What I don't understand is how a non-backwards compatible version of the executable was released, even though the SDK version remained the same.

cretz commented 1 month ago

What I don't understand is how a non-backwards compatible version of the executable was released, even though the SDK version remained the same.

The CLI has not yet reached GA. We do need to be clearer on the dev server API from the different languages that it is using a non-GA dev server. On some SDKs (e.g. Python) we do make clear that "extra args" and similar are not guaranteed stable, e.g. at https://python.temporal.io/temporalio.testing.WorkflowEnvironment.html#start_local we write:

In the future, the dev server implementation may be changed to another implementation. Therefore, all devserver prefixed parameters are dev-server specific and may not apply to newer versions.

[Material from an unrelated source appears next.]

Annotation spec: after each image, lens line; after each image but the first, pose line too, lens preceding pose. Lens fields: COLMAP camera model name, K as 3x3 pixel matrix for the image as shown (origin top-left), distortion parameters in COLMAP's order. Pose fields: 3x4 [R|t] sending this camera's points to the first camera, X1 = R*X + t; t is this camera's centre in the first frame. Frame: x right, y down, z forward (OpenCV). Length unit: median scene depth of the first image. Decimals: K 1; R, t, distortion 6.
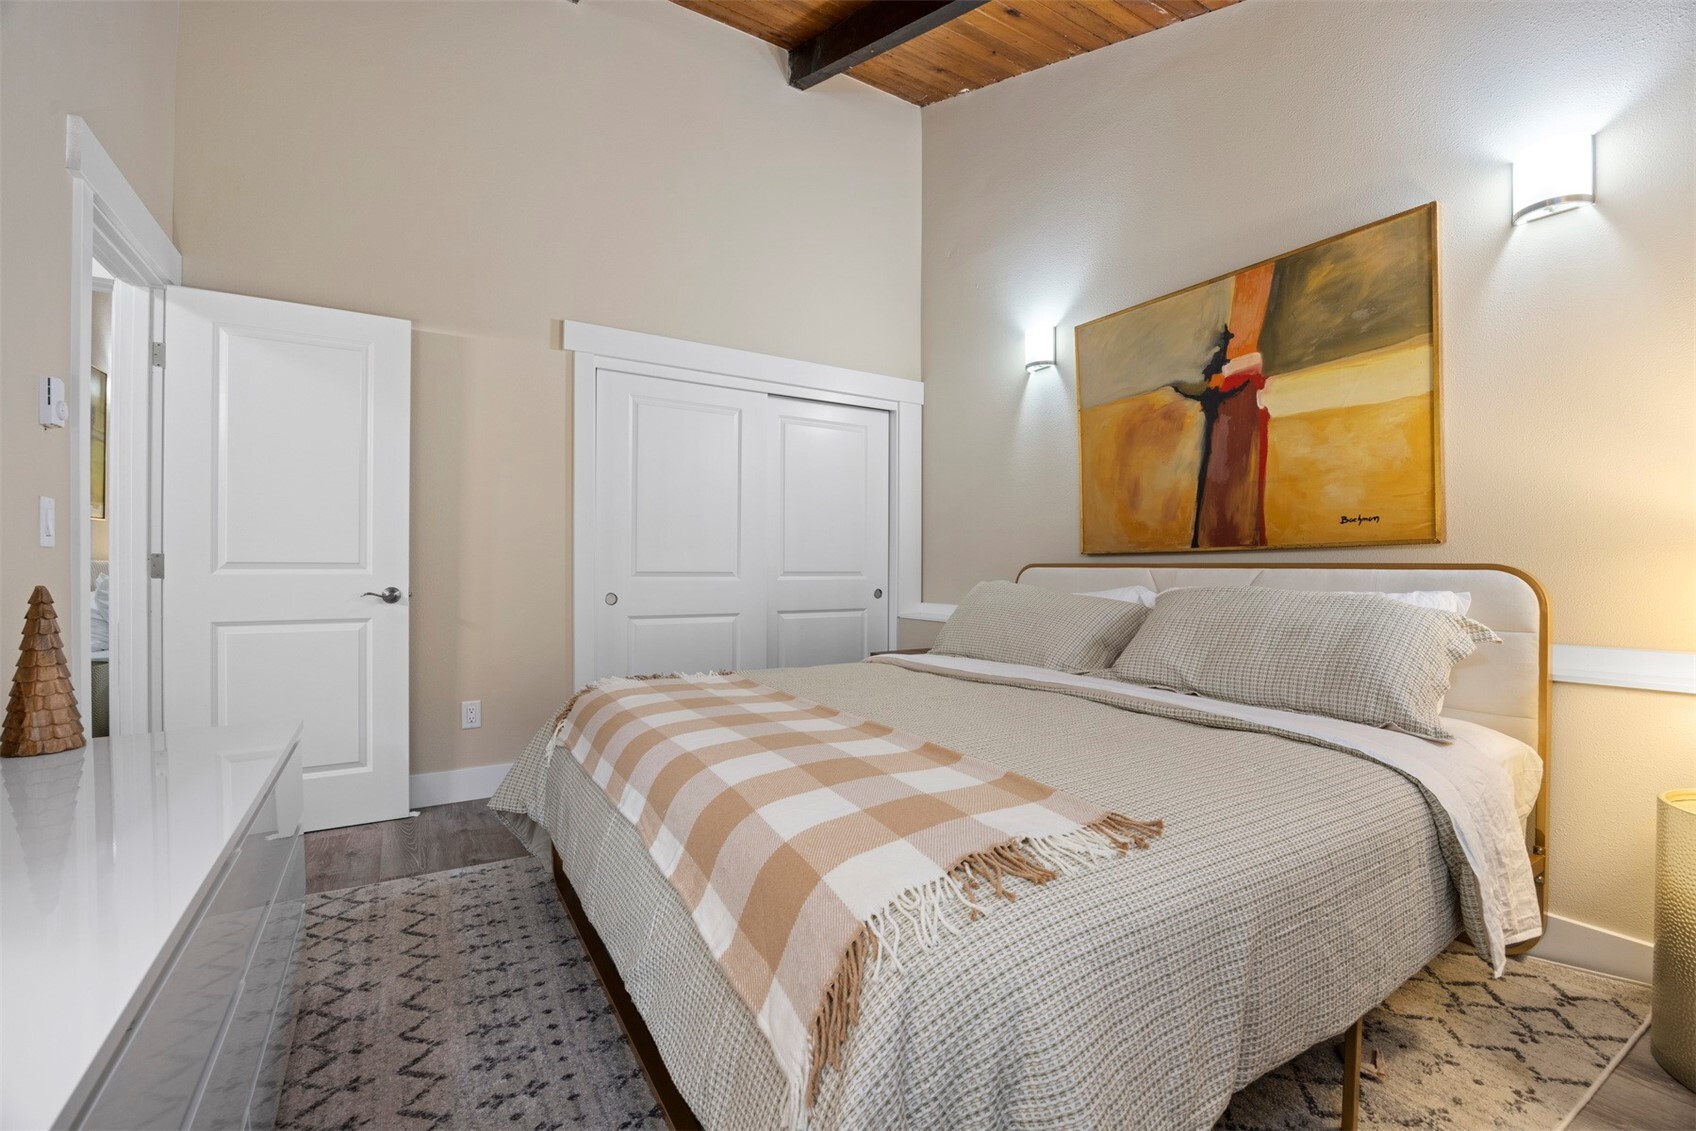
lens RADIAL K [[735.1, 0, 848.0], [0, 735.1, 565.5], [0, 0, 1]] dist [-0.001497, -0.000015]
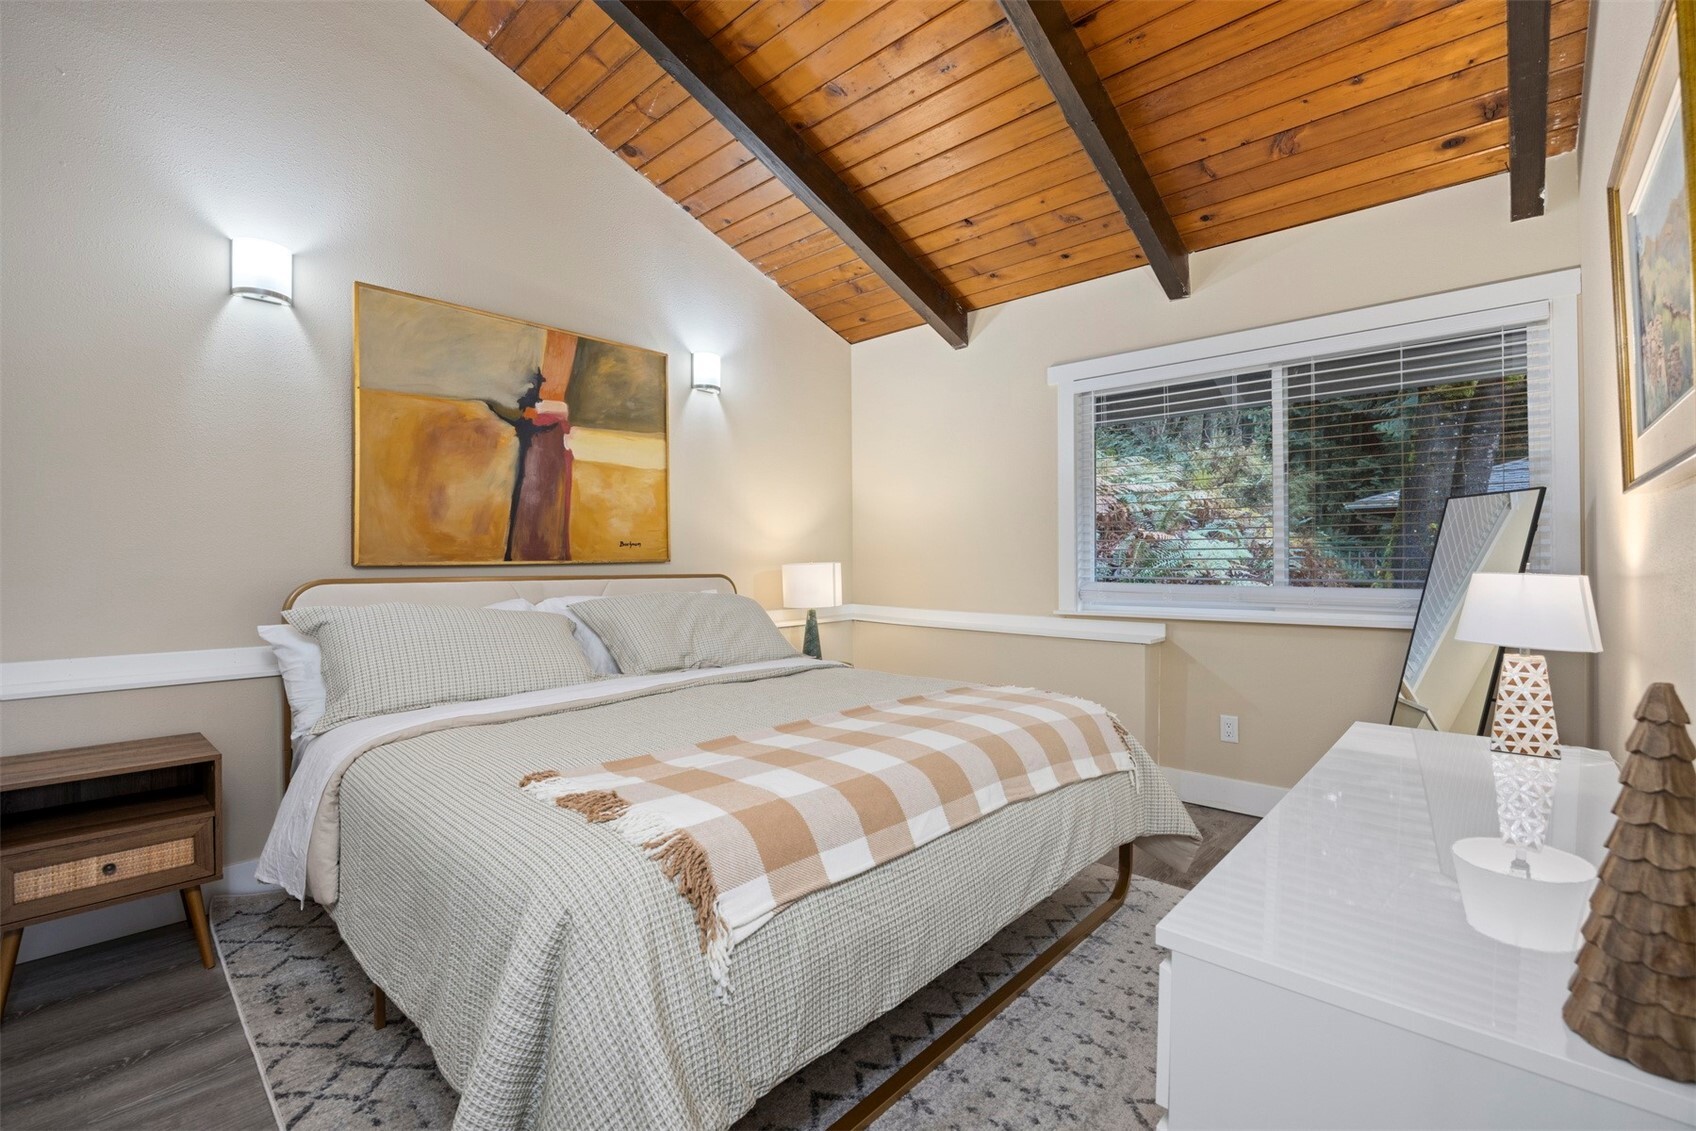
lens RADIAL K [[735.1, 0, 848.0], [0, 735.1, 565.5], [0, 0, 1]] dist [-0.001497, -0.000015]
pose [[-0.275305, -0.003789, 0.961349, -0.745513], [0.004767, 0.999975, 0.005306, -0.022957], [-0.961345, 0.006043, -0.275280, 0.877198]]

But we have missed that in TypeScript, we will update those API docs. We do not plan to make any more backwards incompatible changes, but technically it is possible until it reaches GA (hopefully soon). We will also make an issue for you to be able to pin the CLI version.

Cyberuben commented 1 month ago

Makes sense, thanks for the info!

cretz commented 1 month ago

I have opened https://github.com/temporalio/sdk-typescript/issues/1464

mjameswh commented 1 month ago

Closing this ticket in favor of temporalio/sdk-typescript#1464.